# INSTRUCTIONS FOR THE TASK
Locate every line in the listing below that contains the string "della", matching case, and copy each of those lines.

# RECORDS FOR THE TASK
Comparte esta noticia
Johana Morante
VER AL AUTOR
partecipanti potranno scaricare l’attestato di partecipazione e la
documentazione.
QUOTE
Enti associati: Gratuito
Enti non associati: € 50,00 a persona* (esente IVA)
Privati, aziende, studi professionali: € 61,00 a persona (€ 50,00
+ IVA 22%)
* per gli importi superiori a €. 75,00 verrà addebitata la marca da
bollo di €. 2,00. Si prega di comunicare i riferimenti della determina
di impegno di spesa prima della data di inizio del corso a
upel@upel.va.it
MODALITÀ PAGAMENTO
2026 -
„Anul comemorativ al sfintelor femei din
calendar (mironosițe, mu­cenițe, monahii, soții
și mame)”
--
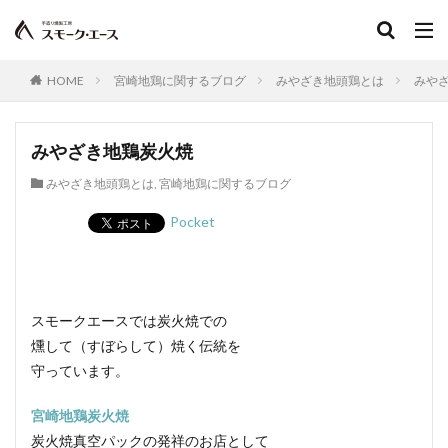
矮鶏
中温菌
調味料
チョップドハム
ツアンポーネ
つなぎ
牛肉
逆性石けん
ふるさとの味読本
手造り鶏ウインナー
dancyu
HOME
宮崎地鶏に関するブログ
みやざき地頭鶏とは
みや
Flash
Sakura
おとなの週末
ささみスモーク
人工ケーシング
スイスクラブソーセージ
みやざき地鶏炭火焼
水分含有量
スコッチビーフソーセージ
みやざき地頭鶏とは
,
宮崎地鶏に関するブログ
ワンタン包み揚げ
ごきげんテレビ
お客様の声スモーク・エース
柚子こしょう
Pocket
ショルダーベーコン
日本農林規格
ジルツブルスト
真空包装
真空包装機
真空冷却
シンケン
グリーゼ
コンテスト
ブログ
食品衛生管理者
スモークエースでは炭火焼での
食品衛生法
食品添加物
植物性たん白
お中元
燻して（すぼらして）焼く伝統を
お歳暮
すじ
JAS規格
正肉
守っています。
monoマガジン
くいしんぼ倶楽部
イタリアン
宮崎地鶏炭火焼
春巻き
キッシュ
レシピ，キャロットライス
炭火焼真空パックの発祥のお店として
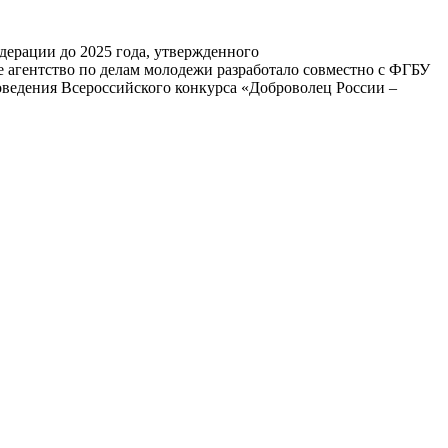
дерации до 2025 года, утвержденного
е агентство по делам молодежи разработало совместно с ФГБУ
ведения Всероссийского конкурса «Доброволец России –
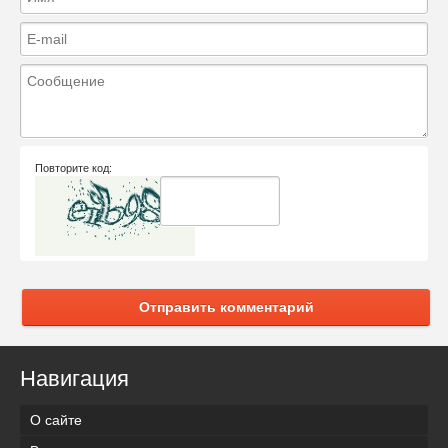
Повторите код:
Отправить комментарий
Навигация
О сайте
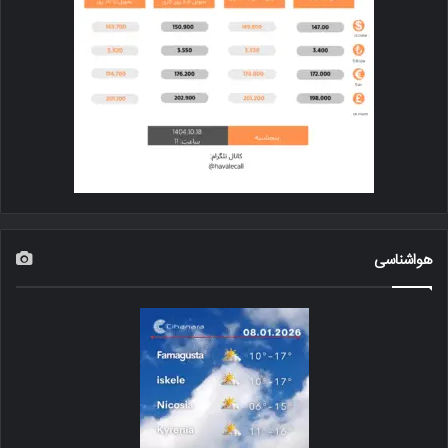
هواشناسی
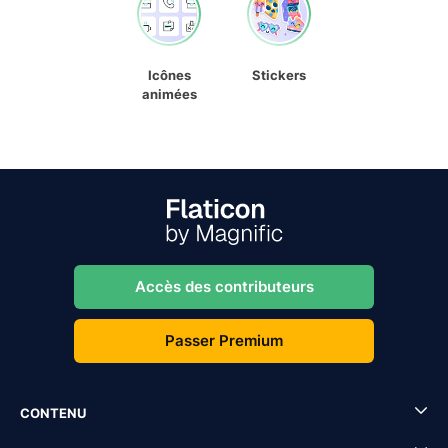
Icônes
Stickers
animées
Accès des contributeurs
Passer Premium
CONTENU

# FINAL ANSWER
bollo di €. 2,00. Si prega di comunicare i riferimenti della determina
di impegno di spesa prima della data di inizio del corso a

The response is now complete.